■ **What is needed**
Nothing but an exact copy of the records below counts as the answer.

[Dataset excerpts]
· · · · ·

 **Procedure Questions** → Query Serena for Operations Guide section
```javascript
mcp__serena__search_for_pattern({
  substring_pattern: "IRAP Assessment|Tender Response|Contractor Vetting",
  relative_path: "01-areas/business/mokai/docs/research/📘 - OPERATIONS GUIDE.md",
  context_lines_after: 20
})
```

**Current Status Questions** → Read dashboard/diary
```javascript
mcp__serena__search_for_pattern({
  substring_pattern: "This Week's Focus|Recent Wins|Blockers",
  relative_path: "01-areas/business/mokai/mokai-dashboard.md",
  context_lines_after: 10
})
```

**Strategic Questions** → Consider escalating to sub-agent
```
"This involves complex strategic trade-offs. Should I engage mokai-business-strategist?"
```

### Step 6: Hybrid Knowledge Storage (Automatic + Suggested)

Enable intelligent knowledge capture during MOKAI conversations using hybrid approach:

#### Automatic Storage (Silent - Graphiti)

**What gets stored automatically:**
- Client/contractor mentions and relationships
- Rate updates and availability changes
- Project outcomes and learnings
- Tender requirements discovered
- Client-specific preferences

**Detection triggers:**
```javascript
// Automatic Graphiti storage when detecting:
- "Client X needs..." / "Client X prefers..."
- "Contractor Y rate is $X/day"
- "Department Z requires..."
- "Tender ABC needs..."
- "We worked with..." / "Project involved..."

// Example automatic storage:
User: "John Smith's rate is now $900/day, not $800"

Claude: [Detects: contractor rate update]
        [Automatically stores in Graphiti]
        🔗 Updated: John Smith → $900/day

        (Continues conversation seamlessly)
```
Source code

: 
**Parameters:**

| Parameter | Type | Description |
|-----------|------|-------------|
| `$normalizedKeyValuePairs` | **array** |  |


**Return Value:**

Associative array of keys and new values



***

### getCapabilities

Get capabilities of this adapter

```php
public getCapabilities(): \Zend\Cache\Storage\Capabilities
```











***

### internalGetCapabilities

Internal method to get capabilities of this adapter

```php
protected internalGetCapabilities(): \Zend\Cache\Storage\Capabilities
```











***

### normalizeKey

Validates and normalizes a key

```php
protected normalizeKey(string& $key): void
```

· · · · ·

■ **Task result**
 **Procedure Questions** → Query Serena for Operations Guide section
```javascript
mcp__serena__search_for_pattern({
  substring_pattern: "IRAP Assessment|Tender Response|Contractor Vetting",
  relative_path: "01-areas/business/mokai/docs/research/📘 - OPERATIONS GUIDE.md",
  context_lines_after: 20
})
```

**Current Status Questions** → Read dashboard/diary
```javascript
mcp__serena__search_for_pattern({
  substring_pattern: "This Week's Focus|Recent Wins|Blockers",
  relative_path: "01-areas/business/mokai/mokai-dashboard.md",
  context_lines_after: 10
})
```

**Strategic Questions** → Consider escalating to sub-agent
```
"This involves complex strategic trade-offs. Should I engage mokai-business-strategist?"
```

### Step 6: Hybrid Knowledge Storage (Automatic + Suggested)

Enable intelligent knowledge capture during MOKAI conversations using hybrid approach:

#### Automatic Storage (Silent - Graphiti)

**What gets stored automatically:**
- Client/contractor mentions and relationships
- Rate updates and availability changes
- Project outcomes and learnings
- Tender requirements discovered
- Client-specific preferences

**Detection triggers:**
```javascript
// Automatic Graphiti storage when detecting:
- "Client X needs..." / "Client X prefers..."
- "Contractor Y rate is $X/day"
- "Department Z requires..."
- "Tender ABC needs..."
- "We worked with..." / "Project involved..."

// Example automatic storage:
User: "John Smith's rate is now $900/day, not $800"

Claude: [Detects: contractor rate update]
        [Automatically stores in Graphiti]
        🔗 Updated: John Smith → $900/day

        (Continues conversation seamlessly)
```
Source code

: 
**Parameters:**

| Parameter | Type | Description |
|-----------|------|-------------|
| `$normalizedKeyValuePairs` | **array** |  |


**Return Value:**

Associative array of keys and new values



***

### getCapabilities

Get capabilities of this adapter

```php
public getCapabilities(): \Zend\Cache\Storage\Capabilities
```











***

### internalGetCapabilities

Internal method to get capabilities of this adapter

```php
protected internalGetCapabilities(): \Zend\Cache\Storage\Capabilities
```











***

### normalizeKey

Validates and normalizes a key

```php
protected normalizeKey(string& $key): void
```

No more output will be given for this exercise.